**WORK TO BE COMPLETED**
Arrange as a numbered list the lines starting at the one that has "Give the direction" and ending after the one that has "Answer: facing to the right of the viewer", leaving out any blank lines. Include only these lines.

**DATA LISTING**

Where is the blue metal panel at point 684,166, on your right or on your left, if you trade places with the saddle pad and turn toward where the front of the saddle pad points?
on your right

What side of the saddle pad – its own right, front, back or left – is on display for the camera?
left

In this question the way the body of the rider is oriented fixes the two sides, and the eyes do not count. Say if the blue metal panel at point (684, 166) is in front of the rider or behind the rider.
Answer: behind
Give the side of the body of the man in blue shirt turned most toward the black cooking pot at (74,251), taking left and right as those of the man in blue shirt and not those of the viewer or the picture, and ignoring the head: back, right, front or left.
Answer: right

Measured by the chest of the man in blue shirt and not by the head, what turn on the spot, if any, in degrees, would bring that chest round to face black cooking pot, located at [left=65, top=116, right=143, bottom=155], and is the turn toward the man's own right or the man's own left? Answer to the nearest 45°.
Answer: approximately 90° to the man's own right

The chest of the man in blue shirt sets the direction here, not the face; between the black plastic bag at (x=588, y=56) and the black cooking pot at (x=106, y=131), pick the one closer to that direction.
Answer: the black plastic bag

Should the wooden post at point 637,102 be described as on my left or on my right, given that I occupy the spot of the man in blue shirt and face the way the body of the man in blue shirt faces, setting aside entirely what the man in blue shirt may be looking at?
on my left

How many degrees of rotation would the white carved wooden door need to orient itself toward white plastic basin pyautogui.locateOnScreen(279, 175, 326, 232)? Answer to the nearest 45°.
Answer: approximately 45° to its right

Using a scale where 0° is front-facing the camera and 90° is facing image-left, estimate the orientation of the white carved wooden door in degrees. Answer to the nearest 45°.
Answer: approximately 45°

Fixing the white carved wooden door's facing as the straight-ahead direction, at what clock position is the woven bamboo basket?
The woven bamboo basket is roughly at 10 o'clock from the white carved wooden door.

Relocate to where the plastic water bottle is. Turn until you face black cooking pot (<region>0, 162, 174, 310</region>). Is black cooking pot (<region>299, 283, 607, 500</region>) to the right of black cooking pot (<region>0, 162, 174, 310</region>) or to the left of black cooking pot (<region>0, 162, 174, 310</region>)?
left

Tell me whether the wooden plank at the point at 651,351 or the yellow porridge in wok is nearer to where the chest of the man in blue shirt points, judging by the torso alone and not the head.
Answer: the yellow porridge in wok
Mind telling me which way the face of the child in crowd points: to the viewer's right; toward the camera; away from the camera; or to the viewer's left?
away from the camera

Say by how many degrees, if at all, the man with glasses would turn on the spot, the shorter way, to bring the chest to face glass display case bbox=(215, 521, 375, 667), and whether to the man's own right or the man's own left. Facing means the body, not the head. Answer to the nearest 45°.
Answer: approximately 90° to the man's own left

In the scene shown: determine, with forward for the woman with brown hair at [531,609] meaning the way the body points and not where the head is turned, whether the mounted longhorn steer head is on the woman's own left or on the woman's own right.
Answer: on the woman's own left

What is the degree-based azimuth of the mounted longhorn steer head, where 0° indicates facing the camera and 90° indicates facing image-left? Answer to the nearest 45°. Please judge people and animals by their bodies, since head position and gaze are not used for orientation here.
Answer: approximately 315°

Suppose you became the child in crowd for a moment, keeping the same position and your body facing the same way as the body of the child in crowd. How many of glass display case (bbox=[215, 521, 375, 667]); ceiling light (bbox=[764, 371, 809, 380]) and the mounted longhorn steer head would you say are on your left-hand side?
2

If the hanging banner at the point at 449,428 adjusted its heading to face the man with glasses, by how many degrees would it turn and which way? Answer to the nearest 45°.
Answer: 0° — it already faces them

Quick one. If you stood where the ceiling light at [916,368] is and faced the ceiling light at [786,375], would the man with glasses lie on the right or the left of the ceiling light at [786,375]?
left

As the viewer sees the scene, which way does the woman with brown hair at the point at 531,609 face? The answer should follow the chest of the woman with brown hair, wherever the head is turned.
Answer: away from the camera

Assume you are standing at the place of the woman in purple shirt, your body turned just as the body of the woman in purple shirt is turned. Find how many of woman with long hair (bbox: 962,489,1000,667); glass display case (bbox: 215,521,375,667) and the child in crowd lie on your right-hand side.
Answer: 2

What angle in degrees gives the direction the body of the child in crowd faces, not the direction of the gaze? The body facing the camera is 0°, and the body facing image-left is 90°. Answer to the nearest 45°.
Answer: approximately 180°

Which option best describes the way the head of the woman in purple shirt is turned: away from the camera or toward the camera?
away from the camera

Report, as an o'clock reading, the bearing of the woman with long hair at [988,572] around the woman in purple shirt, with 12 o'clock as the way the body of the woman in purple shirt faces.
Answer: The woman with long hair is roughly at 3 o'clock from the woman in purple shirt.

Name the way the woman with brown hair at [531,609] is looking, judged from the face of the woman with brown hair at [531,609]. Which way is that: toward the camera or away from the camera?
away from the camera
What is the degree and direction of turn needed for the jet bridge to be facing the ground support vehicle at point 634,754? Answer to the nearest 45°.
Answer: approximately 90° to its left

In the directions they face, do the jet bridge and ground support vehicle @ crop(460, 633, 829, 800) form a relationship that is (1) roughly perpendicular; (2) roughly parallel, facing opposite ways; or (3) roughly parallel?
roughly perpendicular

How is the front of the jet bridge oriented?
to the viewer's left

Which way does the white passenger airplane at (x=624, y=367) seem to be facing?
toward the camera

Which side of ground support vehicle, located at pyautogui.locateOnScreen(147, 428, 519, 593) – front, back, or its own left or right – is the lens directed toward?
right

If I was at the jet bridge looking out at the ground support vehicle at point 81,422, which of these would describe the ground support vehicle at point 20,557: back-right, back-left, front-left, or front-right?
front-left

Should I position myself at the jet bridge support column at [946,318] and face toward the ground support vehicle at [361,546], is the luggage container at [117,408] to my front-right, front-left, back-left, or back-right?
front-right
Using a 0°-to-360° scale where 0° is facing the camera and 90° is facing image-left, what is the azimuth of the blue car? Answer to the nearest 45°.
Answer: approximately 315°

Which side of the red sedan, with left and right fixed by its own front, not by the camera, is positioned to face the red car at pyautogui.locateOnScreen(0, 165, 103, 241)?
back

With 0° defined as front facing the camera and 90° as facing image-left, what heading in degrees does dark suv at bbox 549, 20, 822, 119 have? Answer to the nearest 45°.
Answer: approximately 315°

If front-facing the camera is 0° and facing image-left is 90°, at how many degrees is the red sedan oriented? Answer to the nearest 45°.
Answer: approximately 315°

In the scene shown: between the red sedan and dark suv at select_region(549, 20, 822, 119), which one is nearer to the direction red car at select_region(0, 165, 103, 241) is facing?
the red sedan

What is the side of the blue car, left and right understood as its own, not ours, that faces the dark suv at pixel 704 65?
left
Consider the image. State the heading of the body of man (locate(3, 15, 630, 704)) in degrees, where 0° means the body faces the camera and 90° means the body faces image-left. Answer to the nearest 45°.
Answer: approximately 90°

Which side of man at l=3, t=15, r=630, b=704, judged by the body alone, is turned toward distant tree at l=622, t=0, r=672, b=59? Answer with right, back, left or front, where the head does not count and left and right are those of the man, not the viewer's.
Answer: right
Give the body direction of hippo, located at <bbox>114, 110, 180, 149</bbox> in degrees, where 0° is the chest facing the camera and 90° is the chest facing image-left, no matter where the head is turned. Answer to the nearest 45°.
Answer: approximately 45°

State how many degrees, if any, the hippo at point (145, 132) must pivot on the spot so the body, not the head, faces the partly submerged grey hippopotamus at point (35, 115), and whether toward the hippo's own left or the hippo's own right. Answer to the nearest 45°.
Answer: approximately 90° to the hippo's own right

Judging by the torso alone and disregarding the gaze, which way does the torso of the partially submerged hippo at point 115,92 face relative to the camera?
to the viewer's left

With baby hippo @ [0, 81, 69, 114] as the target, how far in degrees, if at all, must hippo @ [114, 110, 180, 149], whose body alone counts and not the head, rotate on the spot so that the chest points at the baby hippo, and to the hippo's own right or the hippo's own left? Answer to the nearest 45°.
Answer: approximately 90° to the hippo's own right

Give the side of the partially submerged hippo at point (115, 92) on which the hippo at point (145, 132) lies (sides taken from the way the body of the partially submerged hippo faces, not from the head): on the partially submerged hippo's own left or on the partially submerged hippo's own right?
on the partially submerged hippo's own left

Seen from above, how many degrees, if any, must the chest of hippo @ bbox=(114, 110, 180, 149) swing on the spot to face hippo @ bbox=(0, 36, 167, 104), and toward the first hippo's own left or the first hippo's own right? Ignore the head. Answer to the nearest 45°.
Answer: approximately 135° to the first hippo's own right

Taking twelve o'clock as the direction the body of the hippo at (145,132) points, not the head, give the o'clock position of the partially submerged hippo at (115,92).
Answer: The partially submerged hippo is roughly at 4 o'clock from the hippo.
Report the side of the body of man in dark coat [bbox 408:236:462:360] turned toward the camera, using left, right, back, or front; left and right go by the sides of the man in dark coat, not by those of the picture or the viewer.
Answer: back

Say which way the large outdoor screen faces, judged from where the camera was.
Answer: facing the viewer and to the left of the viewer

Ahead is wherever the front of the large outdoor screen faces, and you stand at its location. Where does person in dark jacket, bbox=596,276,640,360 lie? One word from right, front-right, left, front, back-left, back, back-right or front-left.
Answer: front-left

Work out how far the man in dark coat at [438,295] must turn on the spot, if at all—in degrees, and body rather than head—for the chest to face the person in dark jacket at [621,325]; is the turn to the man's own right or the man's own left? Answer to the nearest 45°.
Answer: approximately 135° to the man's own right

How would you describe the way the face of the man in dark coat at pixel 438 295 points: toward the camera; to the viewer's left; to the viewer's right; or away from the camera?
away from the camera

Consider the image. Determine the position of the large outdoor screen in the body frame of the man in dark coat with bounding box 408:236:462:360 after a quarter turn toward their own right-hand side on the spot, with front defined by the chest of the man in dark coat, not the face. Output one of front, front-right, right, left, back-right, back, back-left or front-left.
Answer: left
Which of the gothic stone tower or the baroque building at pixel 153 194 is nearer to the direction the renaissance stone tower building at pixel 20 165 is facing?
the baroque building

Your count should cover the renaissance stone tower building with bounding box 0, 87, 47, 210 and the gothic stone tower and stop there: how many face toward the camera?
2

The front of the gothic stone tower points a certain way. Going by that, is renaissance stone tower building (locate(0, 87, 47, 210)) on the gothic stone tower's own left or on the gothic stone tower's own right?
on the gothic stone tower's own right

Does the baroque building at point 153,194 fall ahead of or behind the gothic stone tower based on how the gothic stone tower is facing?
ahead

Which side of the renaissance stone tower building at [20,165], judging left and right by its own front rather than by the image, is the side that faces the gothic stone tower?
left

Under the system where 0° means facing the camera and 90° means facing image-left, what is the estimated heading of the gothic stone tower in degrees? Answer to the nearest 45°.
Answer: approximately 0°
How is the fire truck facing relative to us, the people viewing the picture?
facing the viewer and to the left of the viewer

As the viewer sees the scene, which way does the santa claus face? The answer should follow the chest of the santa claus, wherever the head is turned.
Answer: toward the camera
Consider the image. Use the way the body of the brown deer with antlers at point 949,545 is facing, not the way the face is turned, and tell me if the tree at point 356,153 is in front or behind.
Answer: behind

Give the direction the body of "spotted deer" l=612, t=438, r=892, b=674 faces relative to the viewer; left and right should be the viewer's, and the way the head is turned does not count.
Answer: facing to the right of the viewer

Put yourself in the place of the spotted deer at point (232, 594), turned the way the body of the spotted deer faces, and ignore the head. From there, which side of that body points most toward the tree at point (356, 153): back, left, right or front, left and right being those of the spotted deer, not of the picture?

**ANSWER TO THE EXERCISE**
1. Give the direction the body of "spotted deer" l=612, t=438, r=892, b=674 faces relative to the viewer; left and right should be the viewer's, and the way the head is turned does not count.
2. Answer: facing to the right of the viewer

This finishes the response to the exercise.